WOLFRAM

Wolfram Summer School

Alumni

Rohan Saxena

Technology and Innovation

Class of 2017

Bio

Rohan Saxena is an sophomore majoring in computer science at BITS Pilani, India. His academic interests, past projects and work in college and beyond lie in the fields of artificial intelligence, robotics and machine learning, especially deep learning.

He was fascinated by autonomous robots in his freshman year at the robotics lab in college. Even today, he can be found there playing around with one of the bots.

Passionate about self-driving cars, Rohan wants to make the technology robust so as to bring these machines to developing countries like India to make travel safer and cheaper.

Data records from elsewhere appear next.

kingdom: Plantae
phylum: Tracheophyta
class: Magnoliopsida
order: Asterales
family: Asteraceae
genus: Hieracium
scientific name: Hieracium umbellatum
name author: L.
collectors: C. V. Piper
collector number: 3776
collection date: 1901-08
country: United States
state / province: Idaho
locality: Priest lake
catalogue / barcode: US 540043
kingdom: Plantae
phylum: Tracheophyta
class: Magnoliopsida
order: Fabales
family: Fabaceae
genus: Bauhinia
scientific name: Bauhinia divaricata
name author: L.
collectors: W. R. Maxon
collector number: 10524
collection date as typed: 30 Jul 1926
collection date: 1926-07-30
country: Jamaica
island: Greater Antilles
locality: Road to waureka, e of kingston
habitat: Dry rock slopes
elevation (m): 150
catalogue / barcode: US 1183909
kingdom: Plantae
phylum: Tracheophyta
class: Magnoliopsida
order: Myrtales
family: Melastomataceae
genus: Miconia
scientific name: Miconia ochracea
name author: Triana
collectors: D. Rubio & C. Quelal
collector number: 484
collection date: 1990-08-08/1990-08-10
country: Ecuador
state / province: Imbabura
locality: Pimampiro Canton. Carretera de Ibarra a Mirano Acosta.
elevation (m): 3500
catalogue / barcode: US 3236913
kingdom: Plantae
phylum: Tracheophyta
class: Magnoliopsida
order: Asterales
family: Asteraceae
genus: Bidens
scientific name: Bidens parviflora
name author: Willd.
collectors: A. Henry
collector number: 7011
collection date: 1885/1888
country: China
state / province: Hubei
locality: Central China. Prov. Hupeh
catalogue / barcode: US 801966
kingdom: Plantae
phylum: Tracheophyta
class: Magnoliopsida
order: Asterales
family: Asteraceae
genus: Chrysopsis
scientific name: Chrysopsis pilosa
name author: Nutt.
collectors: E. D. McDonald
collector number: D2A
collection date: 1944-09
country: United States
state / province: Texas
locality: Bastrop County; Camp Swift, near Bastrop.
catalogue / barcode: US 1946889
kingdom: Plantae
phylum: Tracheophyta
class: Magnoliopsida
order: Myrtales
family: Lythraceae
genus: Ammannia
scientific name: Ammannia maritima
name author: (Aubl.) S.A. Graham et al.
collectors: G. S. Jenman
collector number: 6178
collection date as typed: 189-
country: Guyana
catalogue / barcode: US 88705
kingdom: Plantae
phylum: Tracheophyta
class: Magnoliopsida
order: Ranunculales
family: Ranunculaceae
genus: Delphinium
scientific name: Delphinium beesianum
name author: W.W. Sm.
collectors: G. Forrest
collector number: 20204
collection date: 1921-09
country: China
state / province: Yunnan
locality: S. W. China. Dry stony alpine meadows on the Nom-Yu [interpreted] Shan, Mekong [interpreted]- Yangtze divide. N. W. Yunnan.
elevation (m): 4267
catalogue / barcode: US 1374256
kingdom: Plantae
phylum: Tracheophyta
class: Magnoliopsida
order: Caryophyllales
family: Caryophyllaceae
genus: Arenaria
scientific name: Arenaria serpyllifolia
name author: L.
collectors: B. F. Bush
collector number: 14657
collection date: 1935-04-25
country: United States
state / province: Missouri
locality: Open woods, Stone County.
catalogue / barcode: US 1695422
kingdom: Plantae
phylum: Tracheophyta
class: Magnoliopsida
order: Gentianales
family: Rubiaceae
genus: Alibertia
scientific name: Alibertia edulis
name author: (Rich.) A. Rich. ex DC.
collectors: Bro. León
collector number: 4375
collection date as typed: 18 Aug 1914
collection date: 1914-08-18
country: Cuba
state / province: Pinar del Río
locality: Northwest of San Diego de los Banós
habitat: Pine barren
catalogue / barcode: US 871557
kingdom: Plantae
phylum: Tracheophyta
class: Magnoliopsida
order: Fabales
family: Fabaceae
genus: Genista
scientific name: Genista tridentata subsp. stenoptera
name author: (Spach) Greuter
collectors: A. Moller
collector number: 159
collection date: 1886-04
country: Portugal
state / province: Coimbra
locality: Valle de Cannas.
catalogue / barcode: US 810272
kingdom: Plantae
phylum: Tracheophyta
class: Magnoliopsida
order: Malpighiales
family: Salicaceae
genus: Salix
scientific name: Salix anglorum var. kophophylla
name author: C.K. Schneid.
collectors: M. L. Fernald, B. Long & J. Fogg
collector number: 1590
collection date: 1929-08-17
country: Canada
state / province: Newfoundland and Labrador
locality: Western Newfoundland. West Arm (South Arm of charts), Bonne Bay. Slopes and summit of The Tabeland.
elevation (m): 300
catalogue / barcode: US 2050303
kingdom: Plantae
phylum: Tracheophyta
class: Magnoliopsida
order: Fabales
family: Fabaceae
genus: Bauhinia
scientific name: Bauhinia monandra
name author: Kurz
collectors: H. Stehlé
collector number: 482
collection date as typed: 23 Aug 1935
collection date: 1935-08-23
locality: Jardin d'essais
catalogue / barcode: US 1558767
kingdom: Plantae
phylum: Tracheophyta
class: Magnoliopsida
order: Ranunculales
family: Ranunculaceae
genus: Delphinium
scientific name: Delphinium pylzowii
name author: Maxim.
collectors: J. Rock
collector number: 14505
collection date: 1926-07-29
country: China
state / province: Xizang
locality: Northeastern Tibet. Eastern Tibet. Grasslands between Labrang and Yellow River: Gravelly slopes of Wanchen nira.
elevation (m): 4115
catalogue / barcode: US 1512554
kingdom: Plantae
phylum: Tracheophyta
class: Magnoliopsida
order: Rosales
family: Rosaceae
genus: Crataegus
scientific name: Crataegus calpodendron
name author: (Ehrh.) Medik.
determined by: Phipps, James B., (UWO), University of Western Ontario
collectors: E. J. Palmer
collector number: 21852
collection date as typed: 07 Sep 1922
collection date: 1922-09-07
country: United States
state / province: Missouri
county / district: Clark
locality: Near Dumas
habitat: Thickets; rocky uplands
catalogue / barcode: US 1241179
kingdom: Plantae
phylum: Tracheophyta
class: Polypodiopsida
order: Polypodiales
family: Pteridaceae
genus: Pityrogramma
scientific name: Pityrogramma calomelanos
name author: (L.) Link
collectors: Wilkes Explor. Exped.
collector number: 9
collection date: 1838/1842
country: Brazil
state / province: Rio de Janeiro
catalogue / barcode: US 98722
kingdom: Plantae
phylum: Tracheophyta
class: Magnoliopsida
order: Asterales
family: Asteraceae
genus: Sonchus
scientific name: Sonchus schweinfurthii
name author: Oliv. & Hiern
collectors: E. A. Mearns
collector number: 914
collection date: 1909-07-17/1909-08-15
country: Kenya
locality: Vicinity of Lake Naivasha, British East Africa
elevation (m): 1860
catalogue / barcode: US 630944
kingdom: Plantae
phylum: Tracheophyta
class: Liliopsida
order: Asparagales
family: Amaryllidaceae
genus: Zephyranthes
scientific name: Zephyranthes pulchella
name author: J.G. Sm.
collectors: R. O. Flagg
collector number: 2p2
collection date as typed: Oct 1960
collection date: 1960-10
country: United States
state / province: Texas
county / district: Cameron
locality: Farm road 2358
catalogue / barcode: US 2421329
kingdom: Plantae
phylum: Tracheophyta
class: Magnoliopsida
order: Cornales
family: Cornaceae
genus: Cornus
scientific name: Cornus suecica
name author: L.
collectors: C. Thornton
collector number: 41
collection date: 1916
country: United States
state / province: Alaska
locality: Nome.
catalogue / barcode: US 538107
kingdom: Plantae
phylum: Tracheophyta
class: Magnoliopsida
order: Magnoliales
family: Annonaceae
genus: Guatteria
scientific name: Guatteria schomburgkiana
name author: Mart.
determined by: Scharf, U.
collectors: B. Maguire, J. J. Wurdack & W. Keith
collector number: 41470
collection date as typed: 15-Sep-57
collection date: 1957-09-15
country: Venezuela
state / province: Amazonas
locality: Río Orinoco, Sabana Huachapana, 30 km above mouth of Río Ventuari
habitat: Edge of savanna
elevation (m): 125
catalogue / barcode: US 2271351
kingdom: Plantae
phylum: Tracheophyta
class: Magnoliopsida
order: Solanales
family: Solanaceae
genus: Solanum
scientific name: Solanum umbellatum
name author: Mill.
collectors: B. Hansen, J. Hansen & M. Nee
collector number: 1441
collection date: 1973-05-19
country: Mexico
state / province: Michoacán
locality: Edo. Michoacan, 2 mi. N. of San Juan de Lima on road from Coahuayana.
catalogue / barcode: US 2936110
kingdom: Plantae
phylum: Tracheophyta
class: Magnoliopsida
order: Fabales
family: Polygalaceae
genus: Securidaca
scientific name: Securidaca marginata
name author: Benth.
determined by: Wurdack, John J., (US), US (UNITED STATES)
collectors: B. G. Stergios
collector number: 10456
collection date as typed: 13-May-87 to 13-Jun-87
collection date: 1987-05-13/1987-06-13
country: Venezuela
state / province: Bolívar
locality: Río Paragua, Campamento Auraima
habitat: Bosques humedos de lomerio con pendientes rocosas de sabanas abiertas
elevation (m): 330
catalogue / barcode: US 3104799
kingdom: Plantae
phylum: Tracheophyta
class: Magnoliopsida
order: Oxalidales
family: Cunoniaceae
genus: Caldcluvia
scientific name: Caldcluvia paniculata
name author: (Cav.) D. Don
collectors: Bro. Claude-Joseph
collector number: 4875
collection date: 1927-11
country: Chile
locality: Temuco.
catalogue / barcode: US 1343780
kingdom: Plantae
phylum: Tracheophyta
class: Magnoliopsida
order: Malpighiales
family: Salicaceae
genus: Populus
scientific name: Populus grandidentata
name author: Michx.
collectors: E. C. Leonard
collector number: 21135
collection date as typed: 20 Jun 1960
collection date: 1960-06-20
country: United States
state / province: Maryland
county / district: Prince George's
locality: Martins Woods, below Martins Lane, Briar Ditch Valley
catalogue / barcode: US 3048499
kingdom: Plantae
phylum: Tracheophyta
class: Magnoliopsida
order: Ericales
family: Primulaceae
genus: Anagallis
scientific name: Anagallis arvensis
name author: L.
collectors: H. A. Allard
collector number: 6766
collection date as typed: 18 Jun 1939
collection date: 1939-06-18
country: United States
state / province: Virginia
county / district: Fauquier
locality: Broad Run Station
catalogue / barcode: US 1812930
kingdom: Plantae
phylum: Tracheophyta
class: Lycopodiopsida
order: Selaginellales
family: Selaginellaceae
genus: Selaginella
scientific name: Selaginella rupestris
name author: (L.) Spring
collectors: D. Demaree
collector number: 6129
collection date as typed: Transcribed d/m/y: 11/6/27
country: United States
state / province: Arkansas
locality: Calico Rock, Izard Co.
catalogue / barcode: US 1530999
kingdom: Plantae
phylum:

In his free time, Rohan enjoys reading, blogging and swimming.

Computational Essay

Artificial Neuron »

Project: Semantic Segmentation of Urban Street Scenes

Goal of the project:

The ability to correctly analyze the ambient environment is critical for the development of autonomous systems such as self-driving cars. The aim of my project is to perform a pixel-wise semantic segmentation of the images contained in the Cityscapes dataset. Cityscapes is a challenging dataset consisting of a comprehensive set of images from various kinds of urban settings.

Summary of work:

I chose to implement a deep neural network using the pyramid pooling architecture described in “Pyramid Scene Parsing Network.” I used the pre-trained ResNet network padded with a custom pyramid pooling scheme to effectively extract features from the images. My network outputs a set of probabilities for each pixel in the image that indicate the possibility of that pixel belonging to one of 34 classes.

Results and future work:

After a day of training on the NVIDIA Tesla K80 GPU, my network shows performance between the coarse and fine annotations of the Cityscapes dataset. This result can be improved by training for a longer time or modifying the architecture of the neural network. The last layer of the pyramid network upsamples the pixels by a zoom factor of 8. I believe the performance can be increased by replacing this drastic upsampling by a series of deconvolution layers. This will, however, come at the cost of more parameters.